:: BRIEF 1 ::
Answer these questions about the forum thread on RAW versus JPEG:
(a) What bit depth per channel does the first post give for Raw data?
(b) What is MikeR's second reason for switching to Raw?
(c) What share of the time does RVsForFun shoot JPEG?

Raw vs Jpeg is really one of those horses that everyone seems to groan, but enjoy beating... 

As others have pointed out, the "debate" is really about personal choice and workflow, not about the technical merits of the formats. 

But since we are beating the dead beast...

Raw: unadulterated data=more wiggle room/adjustments. 12-14bit/channel data vs 8bit/channel. bigger file size. needs post-conversion. 

JPEG: pre-processed data. magnified noise artifacts. jpeg blocking artifacts. 8bit/channel. smaller file size. can print to printers as-is. easier to use.

Personally, I shoot RAW. Others may opt for JPEG. Seems like the folks who opt for JPEG do so for the following reasons:

- can take more photos per card! (1-6MB vs 9+MB?)
- can take more photos at a time! (20-30 image buffer/infinite buffer instead of say... 6-9 image buffer?)
- dont' want to "post-process" (ah.. raw converters...)
- "just for web" (72dpi... the great equalizer!)
- "just for 4x5, 5x7, 8x10" (With a 7MP jpeg...)
- direct to printer (Huh... doesn't take raw...)

It really comes down to ease of use and one less process/set of tools to learn. Most people who are interested in tweaking their photographs more, are definitely interested in RAW to get the best image they can from their camera, or to avoid known artifacts, or because they want to archive their "Digital negatives".

Okay, gonna wash my hands now.


----------



## MikeR (Jul 14, 2007)

There is no Right or Wrong format. Use whichever you are comfortable with.

I switched over to Raw for a couple of reasons.

1. Greater control over the final results. What this means is that I use software,rather than letting the camera convert it to Jpeg at the time it was shot, based on pre set or user set parameters.

2. Greater control when I need to convert an image to B&W


----------



## RVsForFun (Jul 15, 2007)

...will this debate ever stop? It just keeps going and going and going...

An upcoming debate, just as religious, will be/is the sRGB vs. RGB colorspace issue. Choose one corner, let the fights begin...

I shoot practially 99% JPEG. I've never had a JPEG that would've been improved with RAW, given the overhead, but maybe I'm different. Since I shoot high-volume weddings and have a critical shots-per-card factor (not too high, not too low) JPEG is the best way to manage that, given my exposure techniques.

:: BRIEF 2 ::
Can you repeat, word for word, the part of the listing that opens with the line containing "Is the value" and closes with the line containing "How many segments does this pie chart have?", including both of those lines?

:: DATA TO USE ::
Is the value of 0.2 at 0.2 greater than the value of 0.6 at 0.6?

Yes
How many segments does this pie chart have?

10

* * *

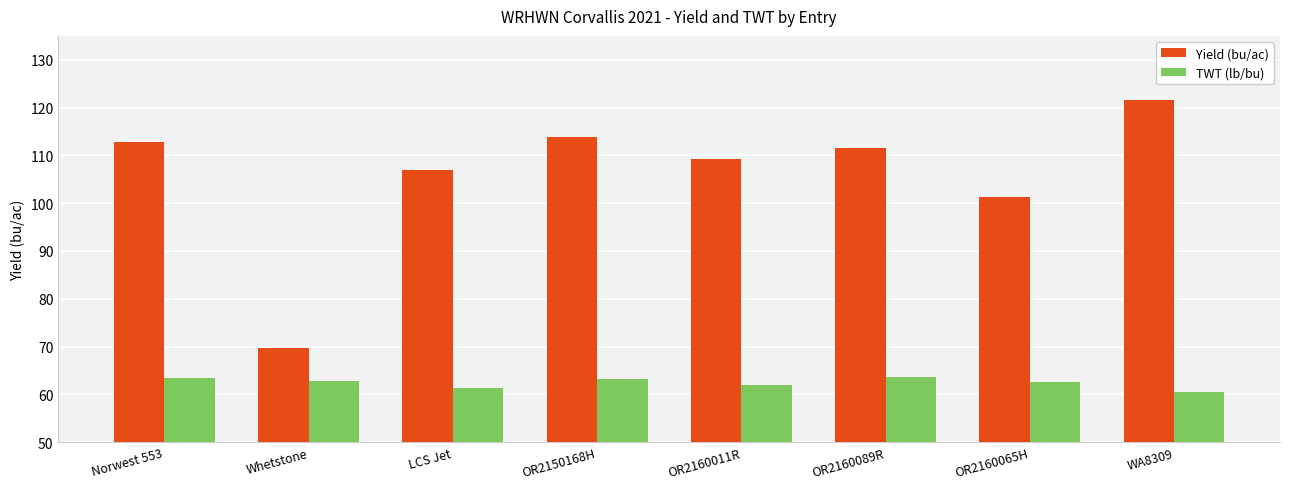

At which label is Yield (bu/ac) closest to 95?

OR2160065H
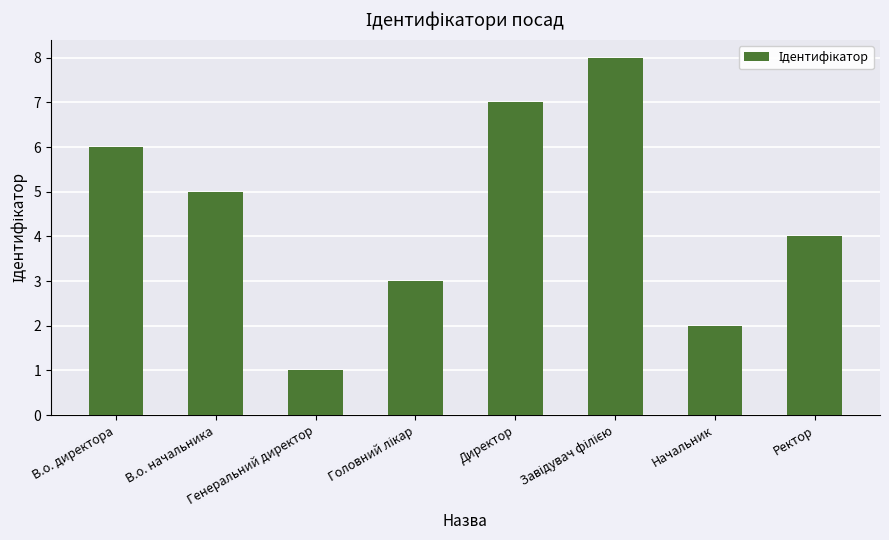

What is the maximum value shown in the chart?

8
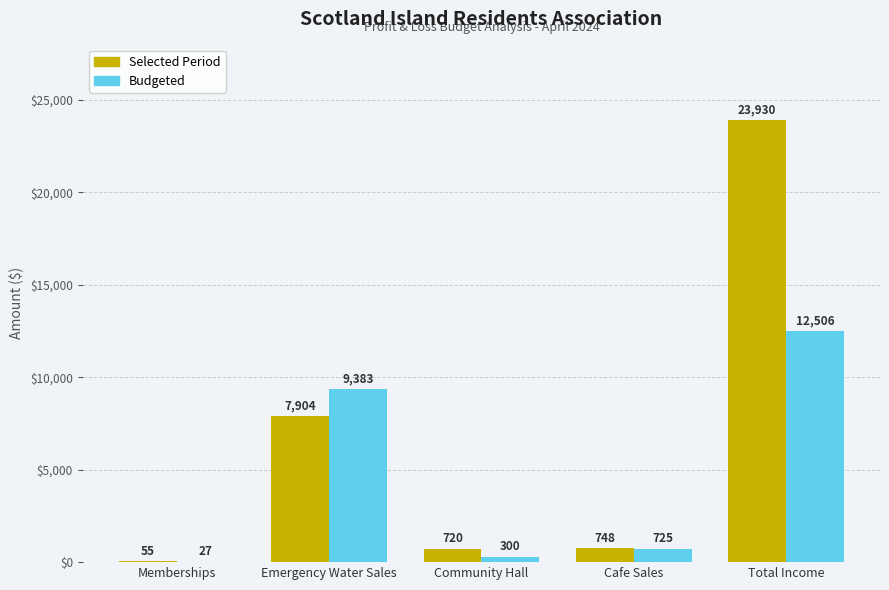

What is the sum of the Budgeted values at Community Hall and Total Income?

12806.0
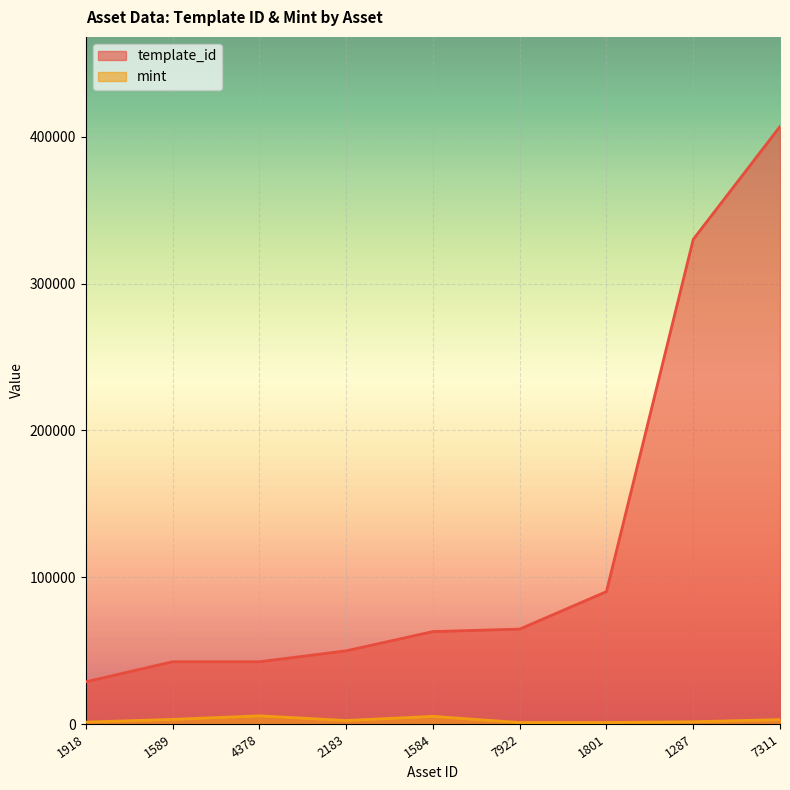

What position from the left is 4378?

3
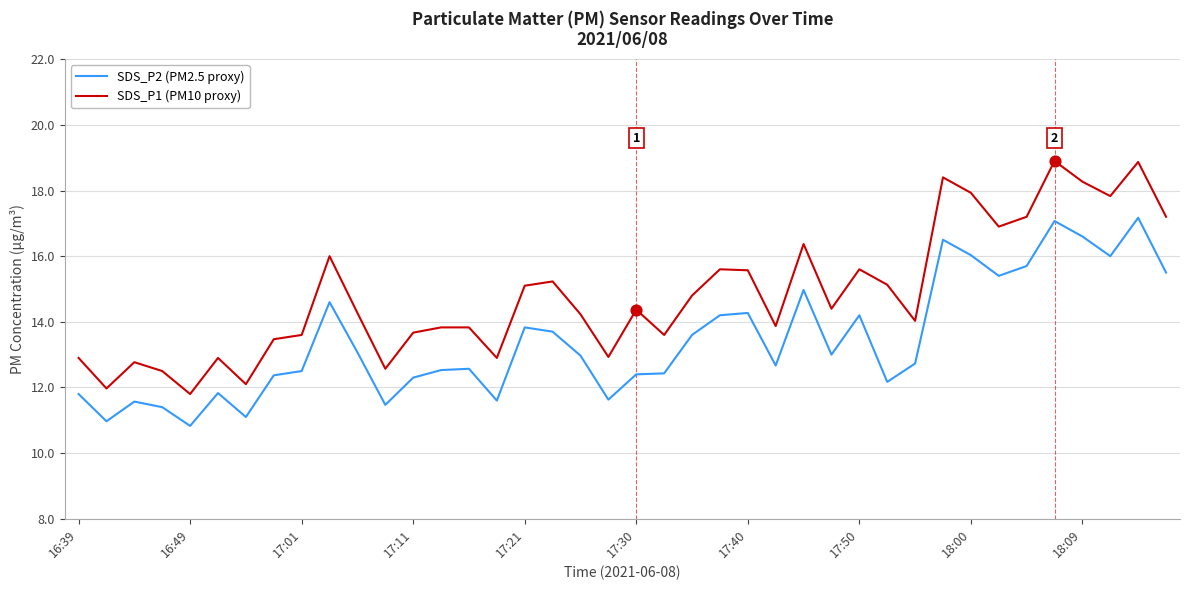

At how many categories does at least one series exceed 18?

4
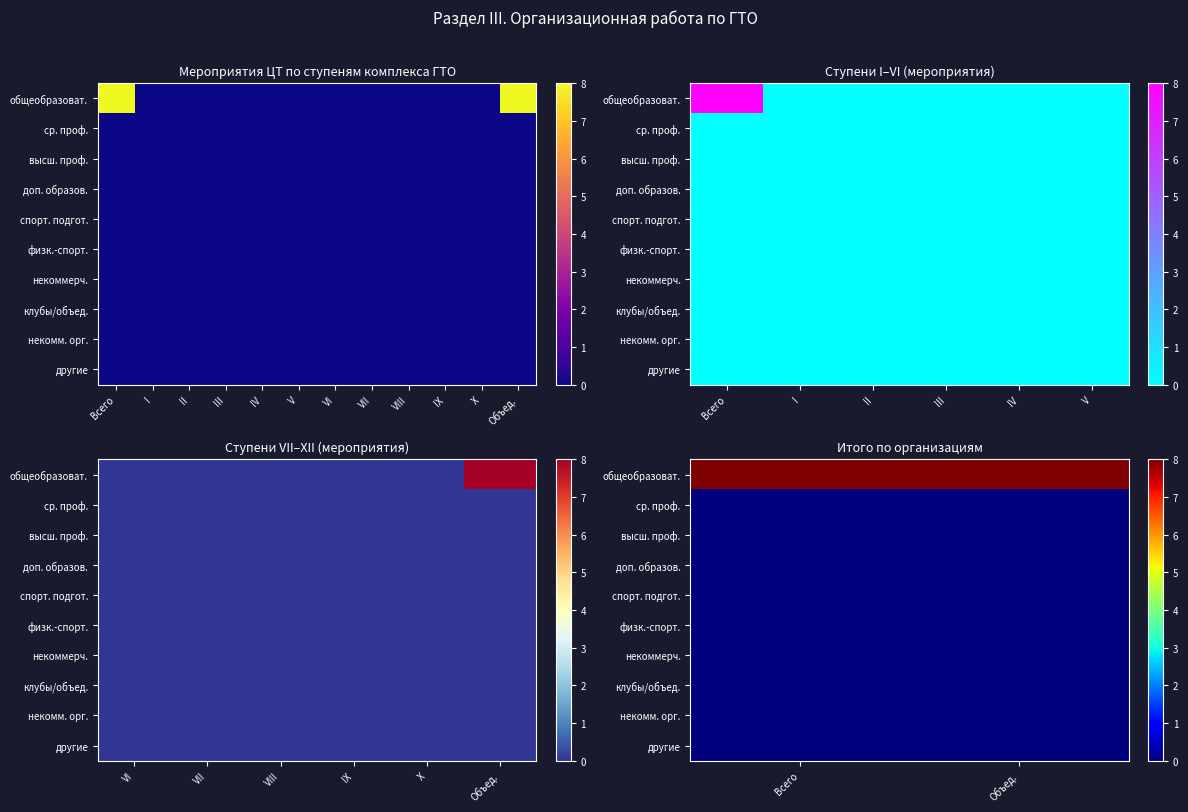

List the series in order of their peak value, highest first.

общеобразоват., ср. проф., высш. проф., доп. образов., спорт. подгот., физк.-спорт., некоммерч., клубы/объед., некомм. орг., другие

---

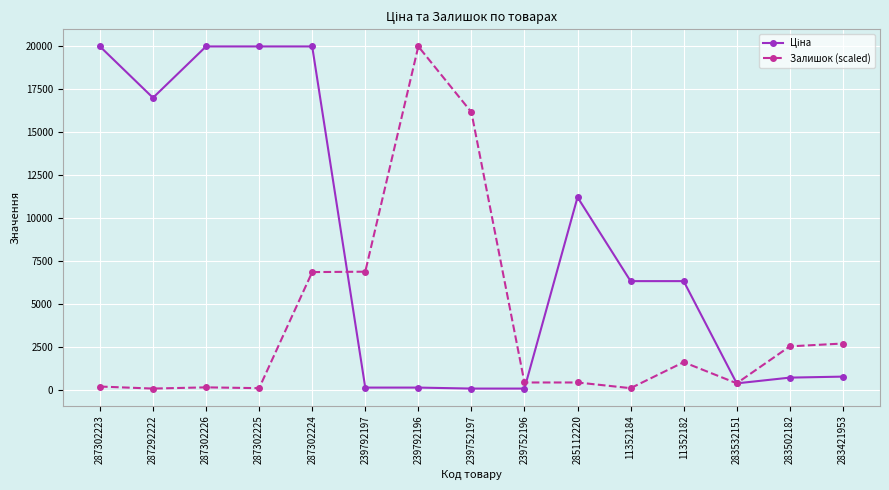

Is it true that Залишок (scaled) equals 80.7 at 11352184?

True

:: YOUR SOLUTION 1 ::
(a) 12-14 bit per channel
(b) Greater control when an image needs converting to B&W
(c) Practically 99%

:: YOUR SOLUTION 2 ::
Is the value of 0.2 at 0.2 greater than the value of 0.6 at 0.6?

Yes
How many segments does this pie chart have?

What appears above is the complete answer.